As one example of this alignment, constructivism is based on the idea that people construct their own understanding and knowledge through their experiences rather than through the passive transfer of knowledge from one individual to another. This is a prominent theory of learning among mathematics education researchers with many refinements, e.g. radical constructivism remains agnostic about whether there actually is any objective truth/reality, while social constructivism views individual thought and social interaction as inseparable with no model for a socially isolated mind. Generally, constructivism’s emphasis on the actions of the learner reinforces the need to emphasize consideration of the cognitive demands placed on students.

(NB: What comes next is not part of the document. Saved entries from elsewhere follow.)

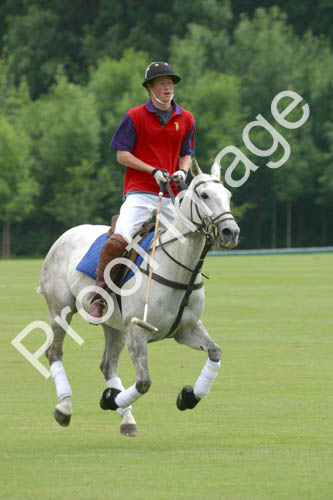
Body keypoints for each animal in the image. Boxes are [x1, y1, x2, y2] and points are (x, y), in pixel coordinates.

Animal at [40, 158, 239, 436]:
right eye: (204, 195)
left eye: (228, 196)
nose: (231, 232)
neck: (177, 268)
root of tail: (65, 234)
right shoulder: (137, 331)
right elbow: (144, 382)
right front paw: (110, 399)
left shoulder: (186, 329)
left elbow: (215, 352)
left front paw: (187, 396)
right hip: (60, 310)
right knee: (54, 353)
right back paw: (65, 408)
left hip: (114, 324)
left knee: (107, 364)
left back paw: (127, 420)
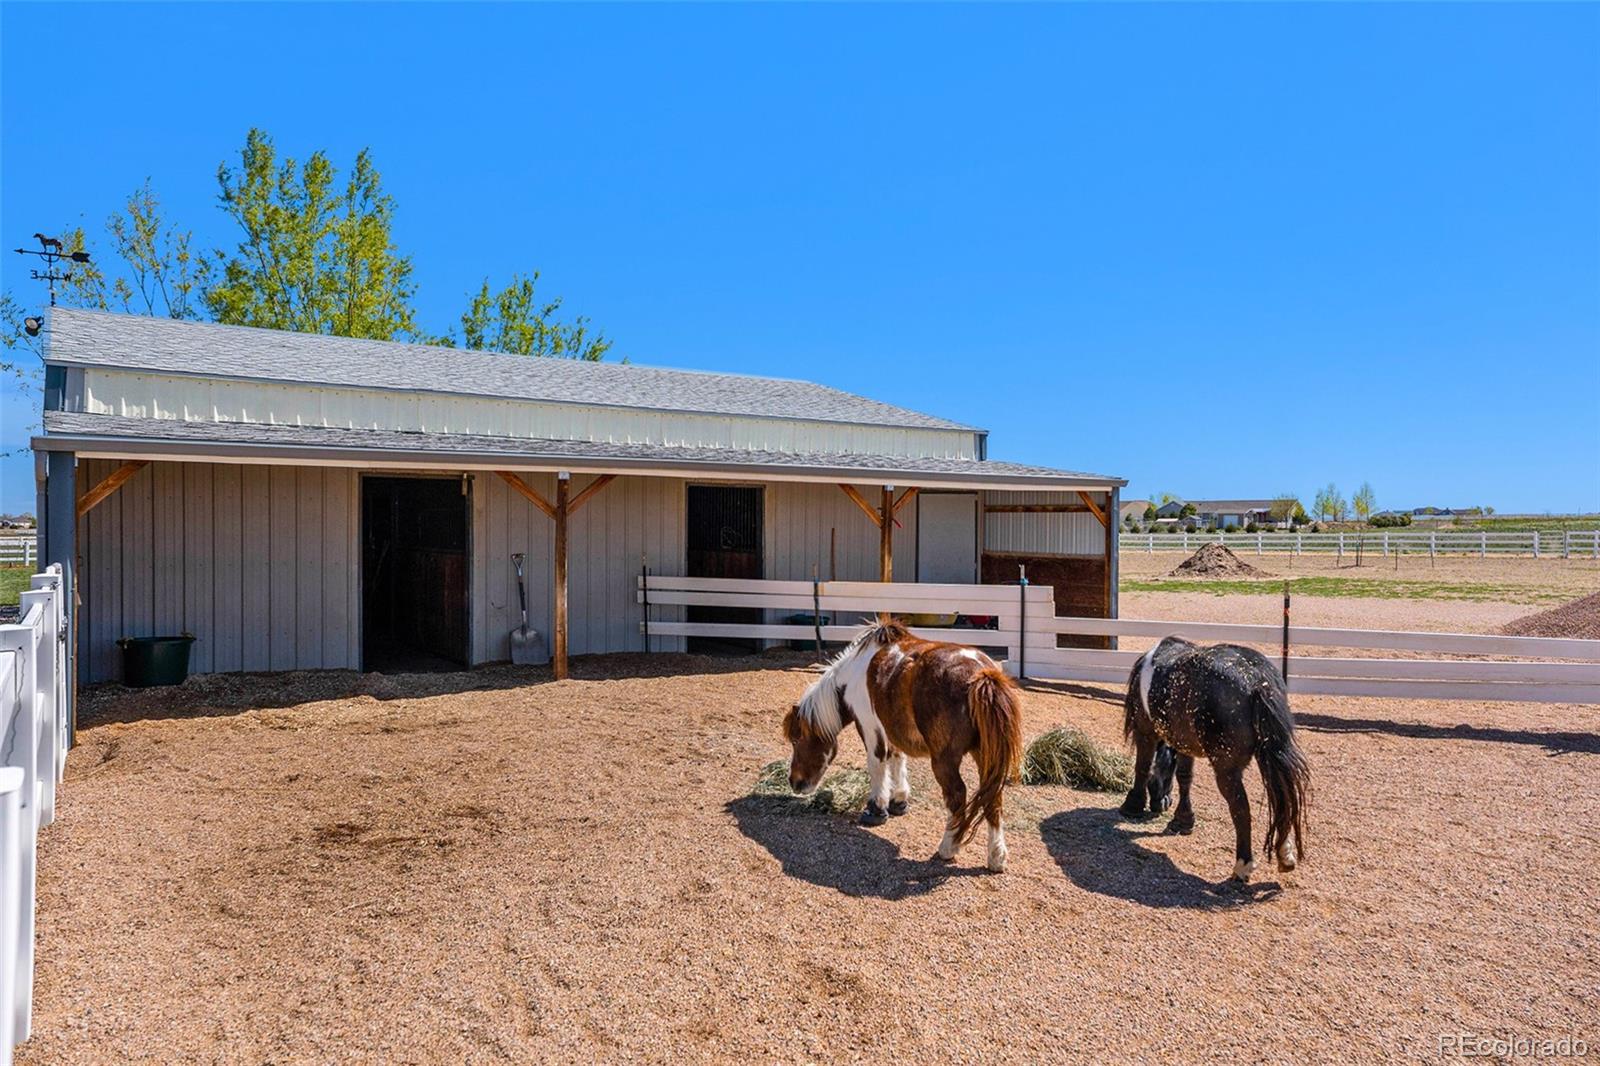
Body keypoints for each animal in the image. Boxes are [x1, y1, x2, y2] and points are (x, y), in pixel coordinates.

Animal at [784, 617, 1024, 870]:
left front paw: (876, 808)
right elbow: (897, 759)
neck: (854, 673)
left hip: (945, 761)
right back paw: (996, 856)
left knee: (958, 796)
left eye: (796, 739)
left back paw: (948, 847)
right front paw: (898, 800)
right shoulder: (891, 726)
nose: (795, 782)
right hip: (986, 756)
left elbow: (877, 764)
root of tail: (981, 674)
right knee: (993, 797)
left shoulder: (869, 726)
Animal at [1126, 633, 1312, 877]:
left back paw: (1243, 864)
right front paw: (1183, 820)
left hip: (1227, 769)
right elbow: (1184, 777)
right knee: (1281, 797)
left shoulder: (1145, 731)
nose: (1162, 802)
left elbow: (1143, 766)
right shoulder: (1185, 742)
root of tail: (1257, 682)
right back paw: (1285, 853)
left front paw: (1133, 805)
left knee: (1241, 807)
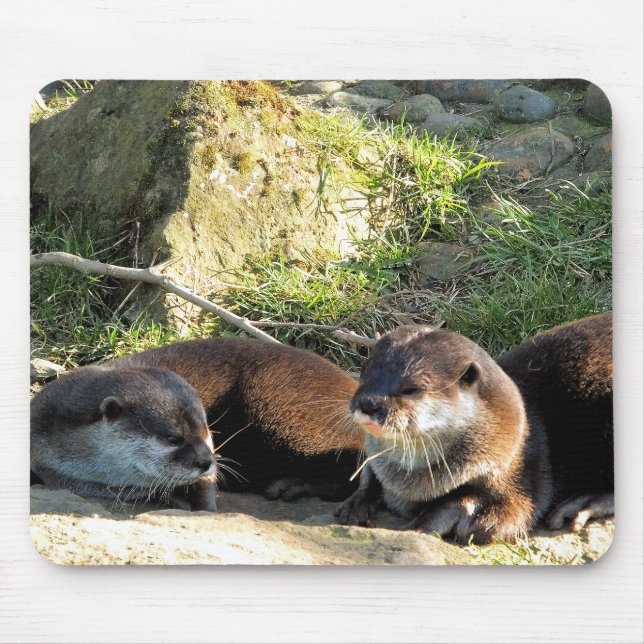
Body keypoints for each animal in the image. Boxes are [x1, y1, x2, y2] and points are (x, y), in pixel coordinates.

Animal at [335, 314, 612, 544]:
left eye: (411, 388)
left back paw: (584, 503)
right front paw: (357, 501)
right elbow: (369, 475)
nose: (369, 403)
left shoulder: (523, 473)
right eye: (364, 373)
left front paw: (428, 522)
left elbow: (508, 518)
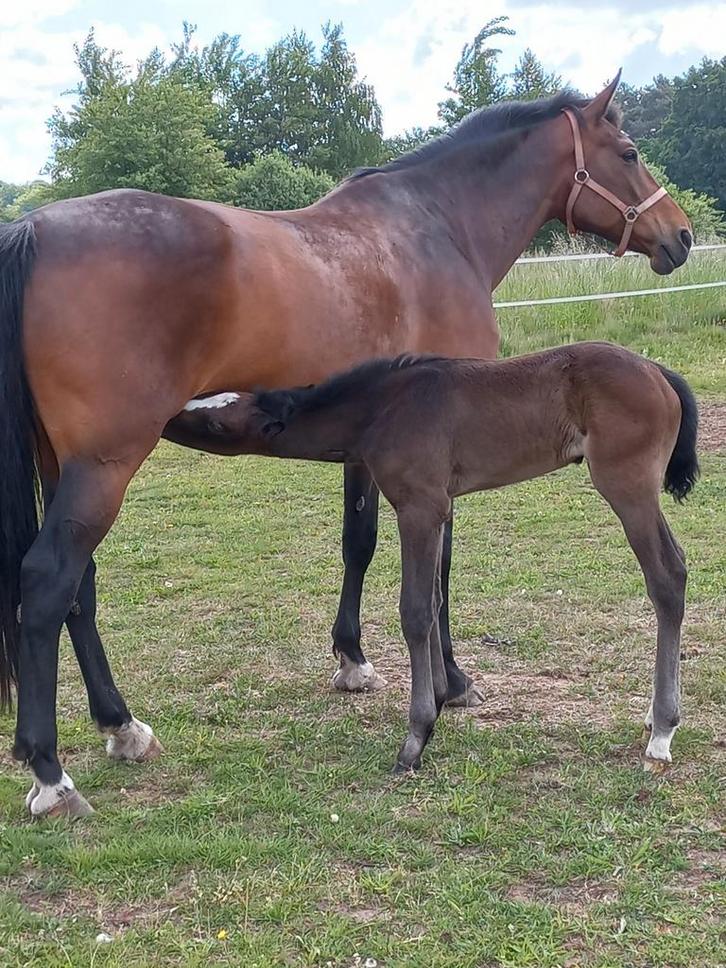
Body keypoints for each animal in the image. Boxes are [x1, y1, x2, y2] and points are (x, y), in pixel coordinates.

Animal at [179, 341, 698, 775]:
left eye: (217, 421)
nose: (170, 417)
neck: (383, 408)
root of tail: (658, 371)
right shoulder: (438, 508)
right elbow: (433, 600)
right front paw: (446, 696)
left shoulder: (419, 507)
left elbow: (414, 611)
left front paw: (417, 735)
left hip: (626, 485)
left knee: (668, 575)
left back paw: (662, 730)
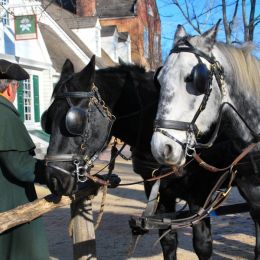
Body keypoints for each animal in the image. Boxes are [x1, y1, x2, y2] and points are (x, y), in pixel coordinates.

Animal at [42, 55, 260, 258]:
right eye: (47, 118)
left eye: (76, 121)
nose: (54, 178)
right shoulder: (159, 191)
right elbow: (169, 241)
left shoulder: (200, 194)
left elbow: (203, 245)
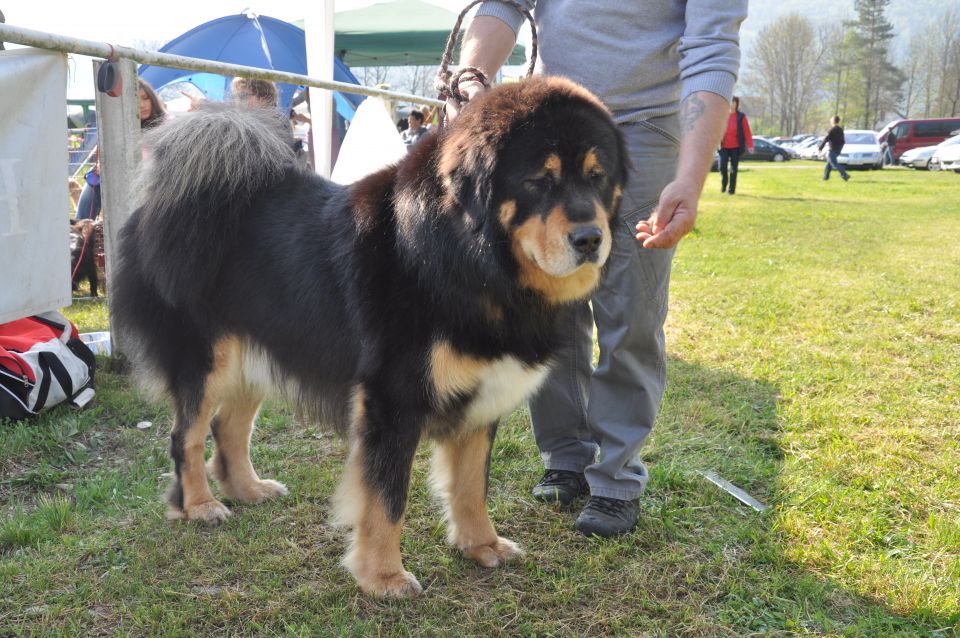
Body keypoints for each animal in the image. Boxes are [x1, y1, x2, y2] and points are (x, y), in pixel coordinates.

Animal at [112, 76, 632, 600]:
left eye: (597, 176)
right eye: (538, 181)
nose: (591, 239)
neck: (464, 259)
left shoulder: (482, 395)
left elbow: (471, 485)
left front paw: (481, 544)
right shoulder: (392, 400)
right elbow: (387, 497)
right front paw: (383, 576)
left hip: (260, 348)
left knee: (228, 428)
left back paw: (248, 490)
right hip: (207, 359)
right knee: (187, 435)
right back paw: (199, 505)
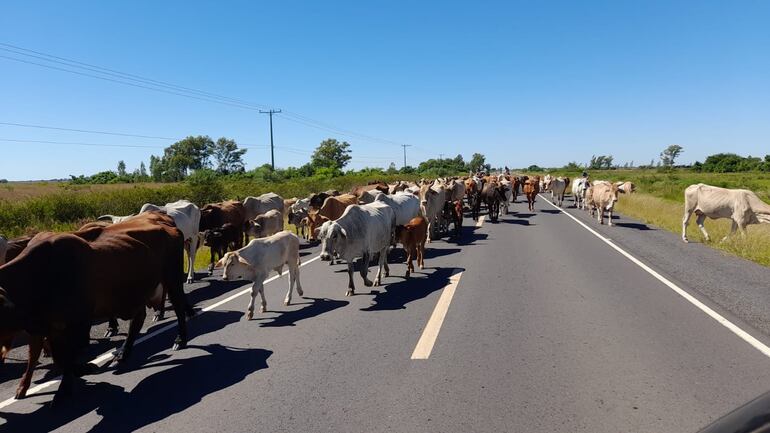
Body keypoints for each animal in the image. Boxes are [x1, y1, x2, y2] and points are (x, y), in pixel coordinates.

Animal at [0, 213, 191, 402]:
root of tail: (163, 220)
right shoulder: (50, 329)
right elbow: (59, 358)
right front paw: (75, 378)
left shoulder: (78, 324)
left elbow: (67, 358)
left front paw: (72, 381)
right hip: (136, 292)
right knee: (137, 320)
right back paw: (123, 354)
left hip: (172, 278)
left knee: (179, 306)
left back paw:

As research regarding the teaching and learning of postsecondary mathematics and science matures and becomes more well-known, both inside the mathematics community and beyond, significant evidence is building that active learning techniques have a strong impact on student achievement on high-cognitive demand tasks. We began this article with recognition that mathematicians are fully aware of students’ difficulties with mathematical tasks at all levels, and the observation that the mathematical community has developed language such as “mathematical maturity” and “elegance” which is often applied to distinguish successful from unsuccessful student work. Our main purpose in writing this survey of concepts related to levels of cognitive demand is to introduce mathematicians to the rich and complex set of ideas that have been developed in an attempt to distinguish different types of student activities and actions related to learning. Given the current evidence supporting the positive impact of active learning techniques, mathematics faculty will have an increased need for a refined language with which to discuss both the successes and failures of our students and the efficacy of the large variety of active learning techniques that are available. In our next post in this series, we will discuss the most prominent of these active learning techniques and environments with an eye toward both institutional constraints (as discussed in Part I of this series) and student learning in the context of levels of cognitive demand.